Consequently, getting into the film industry has become increasingly difficult due to this growing popularity, however enthusiasm and being prepared to start from the bottom will go a long way toward showing your commitment to film. Enthusiasm and vision are just as valuable as experience, so if you have these, it is still possible for you to break into the film industry.
Entry level applicants for film industry jobs will need to be prepared to take on a fair amount of unpaid work – facing long hours and a wide variety of different tasks. This position is often known as a ‘runner’ and involves attending to wide and varied cast and crew demands as efficiently as possible.
Tips for graduates looking for film production jobs
Runners generally operate on a freelance basis and it will be your responsibility to contact companies and independent filmmakers. As all experience is vital, try applying for low-budget or student films in local or regional areas. The smaller film crews will allow you to learn from all roles, however it will often mean more work than a larger crew where you may be assisting one person or department.
As a new entrant you should concentrate on a particular area of film industry jobs rather than an all-encompassing role to better your chances. The areas most in demand at the moment are said to be production accountants and craftsmen.
Runners are commonly not paid, with the work experience being viewed as payment enough. If however you do secure a paid position this will typically be minimum wage with salaries starting at £59 per day for an average 8-hour day. This is typical with film production internships in London.
As well as building practical knowledge and film expertise, the role of the runner will be crucial for building contacts and this can potentially lead to other roles and positions for film industry jobs.
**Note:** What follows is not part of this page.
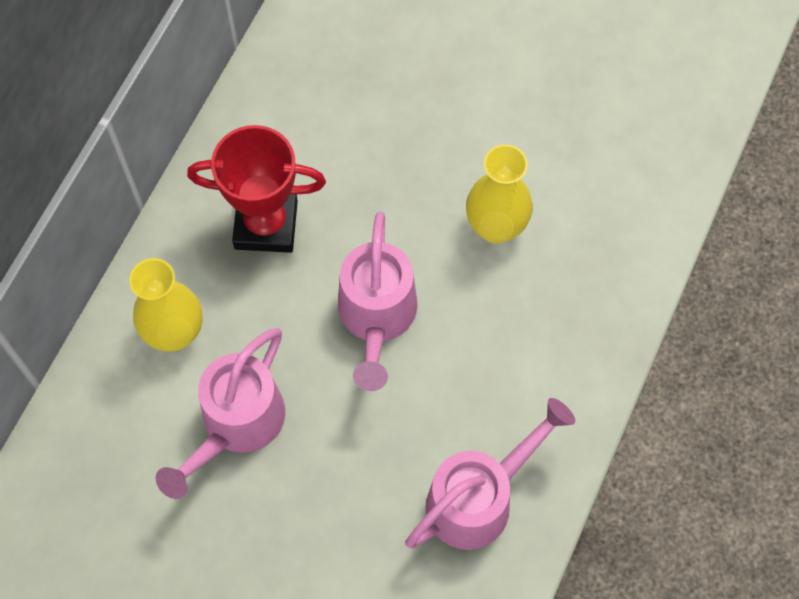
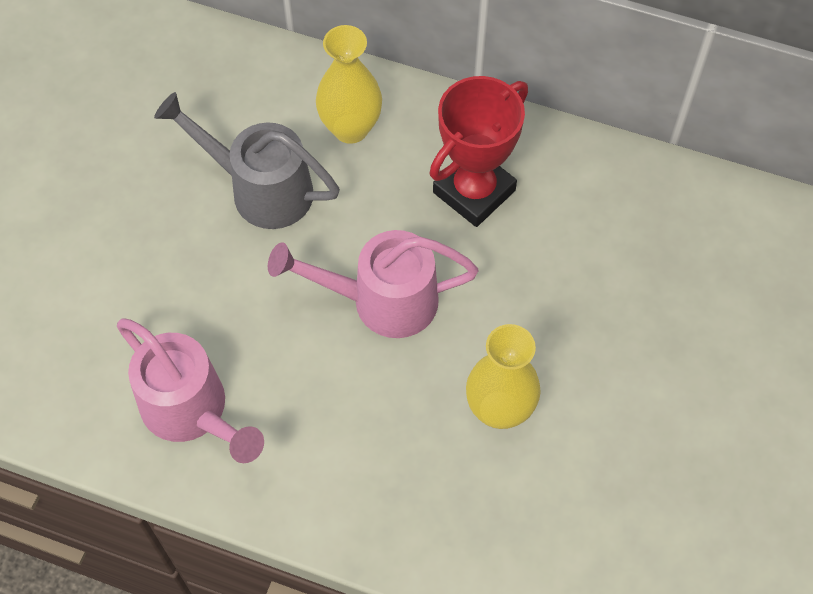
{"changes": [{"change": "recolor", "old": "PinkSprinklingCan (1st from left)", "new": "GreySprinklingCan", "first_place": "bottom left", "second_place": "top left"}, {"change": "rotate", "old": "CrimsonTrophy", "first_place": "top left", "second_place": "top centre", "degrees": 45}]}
Whilst on-the-job experience is priceless, if you haven’t managed to secure a position yet, keep trying and even applying for short courses, as these will give you valuable skills. For example the Met Film School (who offer courses from 6 months upward), National Film School, British Film Institute, UK Film Institute and London School of Film, Media and Performance, all offer courses that will help build the type of skills useful for all film production jobs.
With competition for media jobs being one of the greatest, working as a runner is the first step on the ladder towards continuing a career in the film industry, and searching for any available opportunities are best started as early as possible.